# Help with identifying the sex of Turquoise Jewels



## CichlidWhisperer (Apr 12, 2008)

I have two turquoise jewels, each about 2 inches and was wondering if anyone could help identify the sex of them. I am hoping they are male and female. I have a bunch of pictures below (sorry for the poor quality). They are getting along very well for now, so I have hopes of them pairing in the future.

The one I think might be male tends to hang out under a rock. "He" is slightly thinner than the other, but has slightly brighter turqoiuse spots on his sides. Here are pictures of "Him". (So far I call this one Jewelius Cesar)



















The one I think is a female is a little more robust, and a little more outgoing. Here are pictures of "Her". (And of course the other being Jewelius Cesar, this one is called Cleopatra)




























So anyone have any thoughts on sex of these fish?


----------



## CichlidWhisperer (Apr 12, 2008)

So I am thinking I got it backwards. The one who tends to hang out in the cave is turning a very bright red and staying to the cave mostly. The other is brighter blue and hangs out in the cave at times together with the redder one, but comes out quite often. I have not noticed any agression at all between the two. I am concerned that they are becoming more seclusive and the cave one did not come out to eat the blood worm treat this morning. Is that just that they are mating? They seem a little small/young (about 2 inches) and I just put them in there together a day and a half ago, so I am surprised if they are pairing up already. Ammonia and nitrites are zero, nitrates are well below 20 PPM, temperature is 78 F.

## Material:
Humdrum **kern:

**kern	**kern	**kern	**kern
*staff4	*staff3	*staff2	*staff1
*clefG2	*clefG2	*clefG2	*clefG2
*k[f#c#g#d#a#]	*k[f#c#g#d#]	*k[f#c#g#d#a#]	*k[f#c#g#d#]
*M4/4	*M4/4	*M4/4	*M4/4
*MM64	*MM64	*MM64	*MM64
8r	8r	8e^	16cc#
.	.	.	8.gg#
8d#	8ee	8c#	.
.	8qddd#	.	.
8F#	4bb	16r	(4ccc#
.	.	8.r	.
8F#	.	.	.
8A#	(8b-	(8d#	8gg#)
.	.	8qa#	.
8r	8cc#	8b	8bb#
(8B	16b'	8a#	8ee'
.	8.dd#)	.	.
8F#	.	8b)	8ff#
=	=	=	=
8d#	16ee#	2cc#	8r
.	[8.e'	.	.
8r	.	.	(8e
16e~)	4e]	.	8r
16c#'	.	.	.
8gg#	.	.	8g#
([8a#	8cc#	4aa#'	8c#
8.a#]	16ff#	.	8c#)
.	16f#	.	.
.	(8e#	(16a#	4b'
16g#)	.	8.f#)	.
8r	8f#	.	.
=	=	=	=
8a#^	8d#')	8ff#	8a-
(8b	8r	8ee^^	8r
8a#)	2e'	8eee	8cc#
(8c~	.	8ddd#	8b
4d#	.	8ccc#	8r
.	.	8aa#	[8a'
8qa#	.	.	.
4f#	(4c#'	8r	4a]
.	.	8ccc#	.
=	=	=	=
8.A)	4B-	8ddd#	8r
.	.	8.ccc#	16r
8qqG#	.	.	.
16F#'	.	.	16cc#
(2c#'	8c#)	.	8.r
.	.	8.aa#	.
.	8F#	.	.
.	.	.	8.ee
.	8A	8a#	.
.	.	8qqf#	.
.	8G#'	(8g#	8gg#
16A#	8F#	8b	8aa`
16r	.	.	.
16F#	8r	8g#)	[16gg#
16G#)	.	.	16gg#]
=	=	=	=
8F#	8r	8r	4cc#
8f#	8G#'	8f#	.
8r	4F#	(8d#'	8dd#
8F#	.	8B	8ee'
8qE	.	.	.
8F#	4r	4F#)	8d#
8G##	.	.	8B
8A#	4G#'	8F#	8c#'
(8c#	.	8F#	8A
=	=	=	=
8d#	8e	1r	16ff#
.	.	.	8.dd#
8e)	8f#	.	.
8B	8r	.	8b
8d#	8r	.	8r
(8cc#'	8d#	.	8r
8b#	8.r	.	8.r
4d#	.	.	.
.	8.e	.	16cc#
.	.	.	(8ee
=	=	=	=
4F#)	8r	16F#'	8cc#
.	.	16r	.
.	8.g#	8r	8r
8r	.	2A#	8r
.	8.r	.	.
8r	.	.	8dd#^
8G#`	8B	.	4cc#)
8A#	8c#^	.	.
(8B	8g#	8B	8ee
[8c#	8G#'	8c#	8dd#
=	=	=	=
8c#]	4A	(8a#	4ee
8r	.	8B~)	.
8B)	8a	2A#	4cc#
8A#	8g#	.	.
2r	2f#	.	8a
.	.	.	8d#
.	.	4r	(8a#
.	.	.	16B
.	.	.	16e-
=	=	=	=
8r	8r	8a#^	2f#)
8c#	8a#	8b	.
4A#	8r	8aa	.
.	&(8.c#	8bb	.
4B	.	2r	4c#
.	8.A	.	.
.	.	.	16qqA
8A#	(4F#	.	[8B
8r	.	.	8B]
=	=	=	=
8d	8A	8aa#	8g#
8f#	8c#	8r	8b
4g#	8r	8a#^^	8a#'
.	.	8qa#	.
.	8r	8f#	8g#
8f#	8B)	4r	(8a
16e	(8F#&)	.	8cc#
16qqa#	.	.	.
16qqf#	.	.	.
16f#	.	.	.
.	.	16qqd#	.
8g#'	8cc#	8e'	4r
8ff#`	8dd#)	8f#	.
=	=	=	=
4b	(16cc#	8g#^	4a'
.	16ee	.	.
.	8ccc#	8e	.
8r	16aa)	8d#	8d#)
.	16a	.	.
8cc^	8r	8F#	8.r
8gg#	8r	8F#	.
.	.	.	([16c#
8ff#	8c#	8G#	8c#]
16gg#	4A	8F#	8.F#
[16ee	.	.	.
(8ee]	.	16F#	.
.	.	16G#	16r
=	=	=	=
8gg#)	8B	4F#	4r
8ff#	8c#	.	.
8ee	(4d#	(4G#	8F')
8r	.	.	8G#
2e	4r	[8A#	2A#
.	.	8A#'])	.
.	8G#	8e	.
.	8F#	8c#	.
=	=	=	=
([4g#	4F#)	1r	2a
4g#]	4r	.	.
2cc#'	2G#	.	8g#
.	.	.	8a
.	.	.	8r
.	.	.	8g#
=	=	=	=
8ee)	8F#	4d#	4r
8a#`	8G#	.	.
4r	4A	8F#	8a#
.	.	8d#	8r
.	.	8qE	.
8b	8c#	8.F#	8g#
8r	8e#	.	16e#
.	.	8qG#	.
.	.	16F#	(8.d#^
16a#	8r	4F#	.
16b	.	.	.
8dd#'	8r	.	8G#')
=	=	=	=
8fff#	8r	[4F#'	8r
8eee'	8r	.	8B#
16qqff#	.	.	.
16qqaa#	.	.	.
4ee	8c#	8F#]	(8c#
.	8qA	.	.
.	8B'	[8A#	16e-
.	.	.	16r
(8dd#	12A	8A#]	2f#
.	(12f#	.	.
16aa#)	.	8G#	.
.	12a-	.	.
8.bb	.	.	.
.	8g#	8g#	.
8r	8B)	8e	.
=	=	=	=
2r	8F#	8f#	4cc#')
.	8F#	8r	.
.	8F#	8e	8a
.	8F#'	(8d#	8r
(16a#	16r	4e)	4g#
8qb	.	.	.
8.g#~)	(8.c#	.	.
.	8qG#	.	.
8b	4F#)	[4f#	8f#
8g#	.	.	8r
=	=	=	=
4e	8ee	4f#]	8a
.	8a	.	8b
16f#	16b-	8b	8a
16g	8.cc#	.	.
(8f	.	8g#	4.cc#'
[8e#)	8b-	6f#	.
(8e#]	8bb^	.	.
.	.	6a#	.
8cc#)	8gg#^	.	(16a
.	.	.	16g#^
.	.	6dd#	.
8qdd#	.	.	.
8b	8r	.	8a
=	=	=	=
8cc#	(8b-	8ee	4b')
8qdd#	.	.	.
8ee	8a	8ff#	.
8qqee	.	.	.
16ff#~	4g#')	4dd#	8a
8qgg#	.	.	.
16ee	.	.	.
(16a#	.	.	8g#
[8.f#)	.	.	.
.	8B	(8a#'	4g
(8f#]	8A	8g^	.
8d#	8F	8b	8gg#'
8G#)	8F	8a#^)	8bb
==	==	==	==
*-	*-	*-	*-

## Job 1:
From the turquoise jewel thread, reproduce the passage from "The one I think is" up to and including "is called Cleopatra)".
## Job 2:
In the turquoise jewel thread, what name was given to the fish first thought to be female?

## Exercise solution 1:
The one I think is a female is a little more robust, and a little more outgoing. Here are pictures of "Her". (And of course the other being Jewelius Cesar, this one is called Cleopatra)

## Exercise solution 2:
Cleopatra.